Given data ▸
*** Begin section ***
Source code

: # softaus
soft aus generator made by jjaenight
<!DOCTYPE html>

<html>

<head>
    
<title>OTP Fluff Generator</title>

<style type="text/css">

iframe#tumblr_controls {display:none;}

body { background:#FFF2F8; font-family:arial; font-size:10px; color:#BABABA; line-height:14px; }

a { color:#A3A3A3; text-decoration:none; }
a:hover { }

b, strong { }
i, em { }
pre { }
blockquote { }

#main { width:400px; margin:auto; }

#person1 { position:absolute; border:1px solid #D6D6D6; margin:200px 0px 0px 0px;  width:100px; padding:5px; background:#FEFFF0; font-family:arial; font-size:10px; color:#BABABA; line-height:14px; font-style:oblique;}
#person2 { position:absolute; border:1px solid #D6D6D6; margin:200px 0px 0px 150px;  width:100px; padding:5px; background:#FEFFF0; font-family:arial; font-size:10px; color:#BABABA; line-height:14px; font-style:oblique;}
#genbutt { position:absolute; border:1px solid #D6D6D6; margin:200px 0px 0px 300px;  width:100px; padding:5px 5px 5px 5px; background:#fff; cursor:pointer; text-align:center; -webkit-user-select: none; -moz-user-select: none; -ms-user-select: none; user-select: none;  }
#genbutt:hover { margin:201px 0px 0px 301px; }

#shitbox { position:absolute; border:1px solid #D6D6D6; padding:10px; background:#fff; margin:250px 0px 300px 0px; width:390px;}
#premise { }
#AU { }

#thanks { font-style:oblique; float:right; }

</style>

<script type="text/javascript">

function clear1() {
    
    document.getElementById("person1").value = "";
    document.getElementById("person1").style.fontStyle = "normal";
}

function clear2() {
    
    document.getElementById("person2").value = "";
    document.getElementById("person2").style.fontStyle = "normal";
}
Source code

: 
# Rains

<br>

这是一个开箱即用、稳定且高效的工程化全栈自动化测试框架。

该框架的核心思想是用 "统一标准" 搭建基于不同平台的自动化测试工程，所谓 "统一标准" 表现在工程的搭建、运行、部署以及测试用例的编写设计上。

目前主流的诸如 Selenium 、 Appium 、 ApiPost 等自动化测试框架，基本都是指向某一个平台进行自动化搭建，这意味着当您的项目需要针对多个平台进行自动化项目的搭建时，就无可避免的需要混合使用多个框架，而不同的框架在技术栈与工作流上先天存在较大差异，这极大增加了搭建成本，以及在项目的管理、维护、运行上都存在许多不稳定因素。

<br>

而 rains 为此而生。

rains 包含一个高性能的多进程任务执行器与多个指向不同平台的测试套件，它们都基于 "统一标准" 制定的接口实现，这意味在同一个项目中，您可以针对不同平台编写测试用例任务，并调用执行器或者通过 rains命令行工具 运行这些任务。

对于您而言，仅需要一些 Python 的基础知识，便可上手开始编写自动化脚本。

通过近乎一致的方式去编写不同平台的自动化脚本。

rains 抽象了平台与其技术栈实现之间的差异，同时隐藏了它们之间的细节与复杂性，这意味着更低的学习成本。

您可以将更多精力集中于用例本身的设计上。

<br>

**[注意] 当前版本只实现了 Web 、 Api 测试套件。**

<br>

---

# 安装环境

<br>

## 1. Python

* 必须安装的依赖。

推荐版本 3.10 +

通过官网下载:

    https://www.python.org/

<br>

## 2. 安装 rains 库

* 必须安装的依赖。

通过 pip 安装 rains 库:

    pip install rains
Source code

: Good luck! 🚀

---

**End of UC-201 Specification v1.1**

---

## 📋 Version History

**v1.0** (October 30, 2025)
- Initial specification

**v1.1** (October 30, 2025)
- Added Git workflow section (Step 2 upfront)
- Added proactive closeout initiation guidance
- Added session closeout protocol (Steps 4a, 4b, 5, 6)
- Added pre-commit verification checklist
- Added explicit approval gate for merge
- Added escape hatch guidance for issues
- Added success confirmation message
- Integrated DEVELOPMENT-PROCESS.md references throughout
*** End section ***
Problem to work on ▸ Please state how many lines of the entries above include the string "value", giving the number and nothing more.

Reply ▸ 2